Francine
There are worse ideas for a film than “Let’s provide a vehicle for Melissa Leo’s default pained expression.” Leo, the Oscar-winning actor from The Fighter, Frozen River, and Treme is this generation’s Dianne Wiest, a nuanced performer whose perpetually sad eyes and careworn face suggest endless past traumas, along with a capacity for suffering not yet fulfilled. Francine, the first fiction film from husband-and-wife documentary team Brian M. Cassidy and Melanie Shatzky (The Patron Saints), makes excellent use of her Wiest-like ability to generate sympathy with a look, even when her characters are making poor or dangerous decisions. That said, Francine is so minimalist that it has to rely almost entirely on Leo for solidity, and it would be a far stronger film if it supported and framed her more effectively.
Francine could easily pass for a belated sequel to Kelly Reichardt’s Wendy And Lucy; it centers on a similar impoverished, disconnected woman in trouble with the law, and prone to seek comfort in animals rather than people. As the film begins, Leo is leaving jail after an unknown sentence for a never-revealed crime. It’s unclear how she became so emotionally damaged, but her cringing approach to life suggests a history of abuse. She gets joy out of sunlight, wind, and swimming, but she approaches people awkwardly if at all, and pulls away from human connection without revealing why. She’s most at home with animals, but as she builds a menagerie of strays, her tiny small-town home disintegrates around her.
From the beginning, Leo’s tentative, defeated air suggests the film will be an exercise in waiting for the other shoe to drop. Because her goals are so minimal and her attempts to meet them are so timid, the story never suggests it will be about how she crawls up toward respectability, so much as how soon and how badly she falls. Cassidy and Shatzky follow her through barely connected snippets—a shot of her waiting tables gives way to humiliating, painful sex in a bathroom; a metal band performing in a vacant lot gives her a moment of thrashing freedom—but it’s all observational, with little dialogue and practically no connective tissue. Until one lyrical sequence near the end, the cuts tend to be artlessly abrupt and jarring, emphasizing disconnection, particularly as she moves from loud arcades and bars to quiet stable stalls and silent rooms.
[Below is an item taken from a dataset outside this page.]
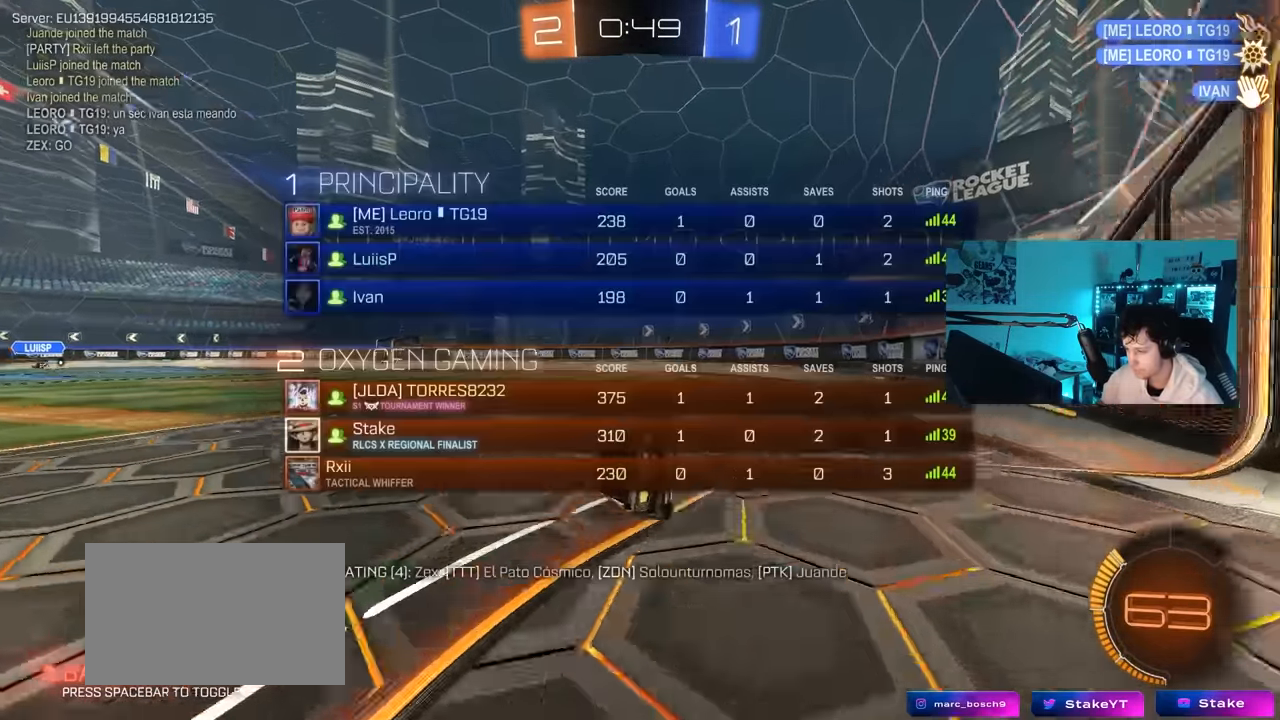
{"keys": ["tab"], "mouse": ["right"], "mouse_move": "still", "events": [[83, "shift", "up"], [183, "s", "up"], [233, "d", "up"], [333, "tab", "down"], [416, "mouse_right", "down"]]}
The lack of continuity, development, or background puts a lot of pressure on Leo to make every moment significant, and to make her character appealing even when she’s navigating her wrecked house, flinging dog food everywhere as if feeding chickens in a yard. And to some degree, she pulls it off. Her situation attracts some degree of empathy, and her hesitant, vulnerable performance attracts another. But it’s hard to be absorbed into such a fragmented, impressionistic world, where the questions about what her actions mean, who she is, and who she’s becoming perpetually outweigh the information at hand. Leo alone is practically enough for a movie, but Francine is such a small, short, incomplete one that it’s easy to want more—or less of this, and more of her in a more fully realized role.